On July 22, 2014, the Milwaukee Common Council adopted an ordinance raising the minimum wage for all city employees and workers under service contracts with the city. Milwaukee’s hourly “living wage” will go from $9.51 an hour to $10.10 after the ordinance is signed into law, and then to $10.80 an hour starting March 1, 2015.
The ordinance’s primary sponsor, Alderman Ashanti Hamilton, said that increasing the minimum wage for city employees was the "right thing to do". Hamilton had initially proposed raising the minimum wage to $11.47 an hour next year, but the Milwaukee Finance and Personnel Committee, which met earlier Tuesday, was able to reach a compromise on a smaller increase. Hamilton also said that the Common Council considers the approved raise a “significant” increase and that “the council and the city are taking a proactive and positive approach to ensuring decent pay for our workers.”

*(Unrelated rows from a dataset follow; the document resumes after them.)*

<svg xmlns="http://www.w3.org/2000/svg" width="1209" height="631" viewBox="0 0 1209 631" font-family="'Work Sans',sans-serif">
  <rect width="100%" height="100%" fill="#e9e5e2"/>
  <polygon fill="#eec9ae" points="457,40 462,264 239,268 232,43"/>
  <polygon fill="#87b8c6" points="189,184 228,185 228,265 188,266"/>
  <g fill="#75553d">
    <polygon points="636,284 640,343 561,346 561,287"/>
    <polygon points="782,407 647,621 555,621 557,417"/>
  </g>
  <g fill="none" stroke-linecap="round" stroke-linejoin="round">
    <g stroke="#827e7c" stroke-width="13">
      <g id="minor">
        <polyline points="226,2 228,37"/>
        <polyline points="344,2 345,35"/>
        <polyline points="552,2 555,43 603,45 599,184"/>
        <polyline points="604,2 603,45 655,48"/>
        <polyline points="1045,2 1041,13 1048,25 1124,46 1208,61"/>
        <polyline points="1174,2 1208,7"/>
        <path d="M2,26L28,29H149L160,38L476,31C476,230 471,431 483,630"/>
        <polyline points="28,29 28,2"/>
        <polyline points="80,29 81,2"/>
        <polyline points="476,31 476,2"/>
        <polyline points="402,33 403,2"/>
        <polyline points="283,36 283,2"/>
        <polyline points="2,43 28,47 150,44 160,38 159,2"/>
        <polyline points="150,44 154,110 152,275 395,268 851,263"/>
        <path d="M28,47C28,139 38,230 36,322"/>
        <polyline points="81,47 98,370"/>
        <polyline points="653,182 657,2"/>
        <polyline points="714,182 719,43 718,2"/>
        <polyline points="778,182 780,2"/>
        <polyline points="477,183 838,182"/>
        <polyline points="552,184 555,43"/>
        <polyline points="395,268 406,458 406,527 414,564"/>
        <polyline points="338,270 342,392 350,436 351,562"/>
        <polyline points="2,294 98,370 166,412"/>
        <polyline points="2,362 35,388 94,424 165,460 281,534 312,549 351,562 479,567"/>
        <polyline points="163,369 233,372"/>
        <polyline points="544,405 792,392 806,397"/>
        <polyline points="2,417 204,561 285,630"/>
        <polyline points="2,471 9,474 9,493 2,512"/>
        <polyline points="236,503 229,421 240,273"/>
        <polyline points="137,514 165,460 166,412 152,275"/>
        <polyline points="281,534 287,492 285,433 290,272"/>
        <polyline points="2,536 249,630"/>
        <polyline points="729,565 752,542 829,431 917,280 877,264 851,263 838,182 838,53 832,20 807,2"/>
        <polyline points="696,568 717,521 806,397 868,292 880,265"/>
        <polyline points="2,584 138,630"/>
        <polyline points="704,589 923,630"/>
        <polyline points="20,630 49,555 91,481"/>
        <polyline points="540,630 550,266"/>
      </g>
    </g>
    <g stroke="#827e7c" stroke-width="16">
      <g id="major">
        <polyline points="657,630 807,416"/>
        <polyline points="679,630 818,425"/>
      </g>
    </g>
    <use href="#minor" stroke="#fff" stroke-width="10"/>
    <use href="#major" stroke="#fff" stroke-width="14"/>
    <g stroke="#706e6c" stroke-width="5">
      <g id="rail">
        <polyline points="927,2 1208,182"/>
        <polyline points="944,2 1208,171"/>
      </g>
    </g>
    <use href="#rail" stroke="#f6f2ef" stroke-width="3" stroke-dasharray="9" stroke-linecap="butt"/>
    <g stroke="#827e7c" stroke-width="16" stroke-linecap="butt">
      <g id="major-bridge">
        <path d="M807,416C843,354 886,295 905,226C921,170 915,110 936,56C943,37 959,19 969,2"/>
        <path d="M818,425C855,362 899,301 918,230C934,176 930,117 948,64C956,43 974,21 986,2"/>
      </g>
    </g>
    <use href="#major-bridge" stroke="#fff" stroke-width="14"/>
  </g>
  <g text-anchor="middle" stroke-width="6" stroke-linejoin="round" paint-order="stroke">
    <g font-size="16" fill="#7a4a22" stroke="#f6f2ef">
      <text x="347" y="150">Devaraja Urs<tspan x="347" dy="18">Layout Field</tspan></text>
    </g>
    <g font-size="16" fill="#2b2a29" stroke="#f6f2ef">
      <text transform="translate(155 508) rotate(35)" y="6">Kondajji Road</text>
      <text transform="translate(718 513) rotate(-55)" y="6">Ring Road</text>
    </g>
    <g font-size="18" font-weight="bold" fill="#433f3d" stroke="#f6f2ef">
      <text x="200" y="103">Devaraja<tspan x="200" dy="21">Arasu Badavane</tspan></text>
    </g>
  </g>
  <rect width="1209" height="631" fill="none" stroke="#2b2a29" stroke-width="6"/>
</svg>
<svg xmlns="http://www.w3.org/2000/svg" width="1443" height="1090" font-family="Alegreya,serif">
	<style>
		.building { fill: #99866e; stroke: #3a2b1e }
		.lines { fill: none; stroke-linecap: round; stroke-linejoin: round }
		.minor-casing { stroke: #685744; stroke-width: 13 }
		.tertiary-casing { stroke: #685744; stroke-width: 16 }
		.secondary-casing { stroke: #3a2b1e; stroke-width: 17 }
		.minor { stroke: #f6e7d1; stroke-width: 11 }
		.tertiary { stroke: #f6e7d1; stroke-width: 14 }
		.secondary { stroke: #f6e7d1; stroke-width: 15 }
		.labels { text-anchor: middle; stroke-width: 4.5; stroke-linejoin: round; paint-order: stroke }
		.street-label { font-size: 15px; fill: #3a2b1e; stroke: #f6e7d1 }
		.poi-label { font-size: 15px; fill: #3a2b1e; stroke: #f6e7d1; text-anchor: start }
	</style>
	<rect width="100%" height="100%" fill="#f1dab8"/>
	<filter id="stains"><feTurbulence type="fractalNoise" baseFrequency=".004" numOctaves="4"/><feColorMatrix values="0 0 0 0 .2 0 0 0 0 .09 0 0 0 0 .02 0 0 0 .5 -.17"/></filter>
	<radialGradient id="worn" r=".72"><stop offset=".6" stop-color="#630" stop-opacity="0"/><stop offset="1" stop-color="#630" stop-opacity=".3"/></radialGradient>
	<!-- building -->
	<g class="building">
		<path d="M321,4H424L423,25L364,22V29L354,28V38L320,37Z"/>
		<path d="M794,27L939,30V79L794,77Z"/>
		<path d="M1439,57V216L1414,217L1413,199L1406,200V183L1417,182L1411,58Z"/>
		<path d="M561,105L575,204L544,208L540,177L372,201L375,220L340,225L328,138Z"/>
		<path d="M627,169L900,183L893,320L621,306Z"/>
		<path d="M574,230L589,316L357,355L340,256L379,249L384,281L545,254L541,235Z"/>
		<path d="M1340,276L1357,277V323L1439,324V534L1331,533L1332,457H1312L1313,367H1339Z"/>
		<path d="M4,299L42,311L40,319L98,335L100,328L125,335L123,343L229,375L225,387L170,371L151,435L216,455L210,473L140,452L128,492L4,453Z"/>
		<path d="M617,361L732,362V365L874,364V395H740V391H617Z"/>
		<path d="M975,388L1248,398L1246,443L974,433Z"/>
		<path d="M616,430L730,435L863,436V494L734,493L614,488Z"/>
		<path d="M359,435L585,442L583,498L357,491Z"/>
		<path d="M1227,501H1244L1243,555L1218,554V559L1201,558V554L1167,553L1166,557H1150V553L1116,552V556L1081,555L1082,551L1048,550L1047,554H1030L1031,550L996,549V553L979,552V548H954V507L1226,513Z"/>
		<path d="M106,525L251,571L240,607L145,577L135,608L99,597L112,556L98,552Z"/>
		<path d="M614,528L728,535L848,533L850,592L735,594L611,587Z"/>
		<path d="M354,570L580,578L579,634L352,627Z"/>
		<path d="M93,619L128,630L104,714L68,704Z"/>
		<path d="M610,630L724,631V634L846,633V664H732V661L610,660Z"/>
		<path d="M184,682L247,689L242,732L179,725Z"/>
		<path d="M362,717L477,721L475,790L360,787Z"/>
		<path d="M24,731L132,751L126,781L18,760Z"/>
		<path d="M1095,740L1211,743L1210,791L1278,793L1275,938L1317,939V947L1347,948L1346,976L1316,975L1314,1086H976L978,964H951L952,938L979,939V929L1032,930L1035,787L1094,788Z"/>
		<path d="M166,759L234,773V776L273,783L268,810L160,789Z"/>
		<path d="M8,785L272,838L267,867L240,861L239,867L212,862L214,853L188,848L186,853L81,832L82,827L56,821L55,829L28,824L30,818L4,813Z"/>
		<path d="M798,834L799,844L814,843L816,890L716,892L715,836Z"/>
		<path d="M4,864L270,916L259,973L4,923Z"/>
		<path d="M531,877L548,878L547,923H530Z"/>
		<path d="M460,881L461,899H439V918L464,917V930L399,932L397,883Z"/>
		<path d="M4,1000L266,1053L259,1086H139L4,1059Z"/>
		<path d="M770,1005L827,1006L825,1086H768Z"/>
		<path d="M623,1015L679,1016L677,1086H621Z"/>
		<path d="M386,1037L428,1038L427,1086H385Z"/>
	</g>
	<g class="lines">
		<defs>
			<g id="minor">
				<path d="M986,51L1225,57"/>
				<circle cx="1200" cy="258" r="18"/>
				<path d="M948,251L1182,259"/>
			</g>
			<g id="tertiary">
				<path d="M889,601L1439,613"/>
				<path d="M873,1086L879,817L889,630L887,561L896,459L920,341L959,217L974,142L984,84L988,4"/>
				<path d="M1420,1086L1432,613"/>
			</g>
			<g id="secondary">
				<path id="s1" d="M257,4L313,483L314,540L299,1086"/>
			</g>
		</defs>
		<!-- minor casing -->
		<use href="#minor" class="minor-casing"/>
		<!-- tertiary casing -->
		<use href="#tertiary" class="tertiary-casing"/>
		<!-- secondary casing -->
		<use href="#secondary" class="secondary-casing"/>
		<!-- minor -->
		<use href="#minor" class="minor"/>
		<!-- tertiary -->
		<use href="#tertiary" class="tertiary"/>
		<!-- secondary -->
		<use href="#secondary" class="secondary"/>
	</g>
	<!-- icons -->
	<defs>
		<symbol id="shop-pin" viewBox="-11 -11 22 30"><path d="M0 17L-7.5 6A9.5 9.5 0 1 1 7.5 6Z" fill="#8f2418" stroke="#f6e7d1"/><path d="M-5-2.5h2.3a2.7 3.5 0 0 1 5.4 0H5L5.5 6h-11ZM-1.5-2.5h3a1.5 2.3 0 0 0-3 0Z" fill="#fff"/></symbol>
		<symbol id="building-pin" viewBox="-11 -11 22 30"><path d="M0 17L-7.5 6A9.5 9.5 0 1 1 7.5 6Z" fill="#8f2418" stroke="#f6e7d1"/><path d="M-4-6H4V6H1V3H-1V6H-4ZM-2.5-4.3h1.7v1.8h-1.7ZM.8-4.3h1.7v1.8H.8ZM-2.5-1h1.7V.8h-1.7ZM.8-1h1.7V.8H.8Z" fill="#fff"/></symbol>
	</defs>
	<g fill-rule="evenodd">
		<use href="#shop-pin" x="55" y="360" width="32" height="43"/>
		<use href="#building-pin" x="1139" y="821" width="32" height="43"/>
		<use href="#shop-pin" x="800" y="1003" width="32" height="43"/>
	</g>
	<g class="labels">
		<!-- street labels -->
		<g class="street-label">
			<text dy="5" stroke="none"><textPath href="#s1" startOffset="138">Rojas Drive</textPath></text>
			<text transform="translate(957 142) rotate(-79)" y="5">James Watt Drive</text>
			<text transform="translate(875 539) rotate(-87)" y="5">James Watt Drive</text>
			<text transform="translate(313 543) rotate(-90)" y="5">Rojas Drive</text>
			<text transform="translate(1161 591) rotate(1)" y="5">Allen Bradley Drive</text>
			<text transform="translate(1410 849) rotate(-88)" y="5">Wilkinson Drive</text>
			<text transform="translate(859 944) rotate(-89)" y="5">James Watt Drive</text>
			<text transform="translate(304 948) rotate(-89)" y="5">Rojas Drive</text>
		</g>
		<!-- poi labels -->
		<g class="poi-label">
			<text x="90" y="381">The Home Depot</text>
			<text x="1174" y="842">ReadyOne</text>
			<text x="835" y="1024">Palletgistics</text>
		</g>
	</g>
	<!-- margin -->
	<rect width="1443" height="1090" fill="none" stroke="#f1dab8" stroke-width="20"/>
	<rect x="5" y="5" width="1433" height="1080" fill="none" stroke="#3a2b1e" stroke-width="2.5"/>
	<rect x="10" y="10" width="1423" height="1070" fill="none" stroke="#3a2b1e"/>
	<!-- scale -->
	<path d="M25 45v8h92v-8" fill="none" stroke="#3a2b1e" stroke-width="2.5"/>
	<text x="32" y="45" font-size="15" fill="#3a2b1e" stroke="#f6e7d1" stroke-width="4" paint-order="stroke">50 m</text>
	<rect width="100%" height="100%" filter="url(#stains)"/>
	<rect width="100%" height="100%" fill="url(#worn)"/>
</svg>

Alderwoman Milele A. Coggs, a co-sponsor of the measure, said the council’s action today is in step with President Obama’s national move to increase the minimum wage. “With additional money in their pockets, workers can buy more goods and services, which helps their families and also helps stimulate our local economy.”
Opponents of the wage increase point out that, according to their estimates, the cost to taxpayers over the next year and a half is projected to be between $141,223 and $221,139. There are also fears that the increase could lead to cuts in work hours and benefits, as well as pricing marginal workers with less education and job experience out of the labor market.
The City of Milwaukee would become the latest in several municipalities that have raised, or have contemplated raising the minimum wage. On June 26, Milwaukee County supervisors agreed to place on this November’s ballot an advisory referendum that would raise the state minimum wage to $10.10 an hour. Earlier this month, a task force created by Chicago Mayor Rahm Emanuel recommended that the city increase its minimum wage from $8.25 an hour to $13 an hour by 2018. The San Diego City Council recently approved a phased-in increase of the city’s minimum wage from $9 an hour to $11.50 an hour by 2017 and Seattle voted to raise the minimum wage to $15 an hour. The Cities of San Francisco and Oakland have also discussed raising their respective minimum wages.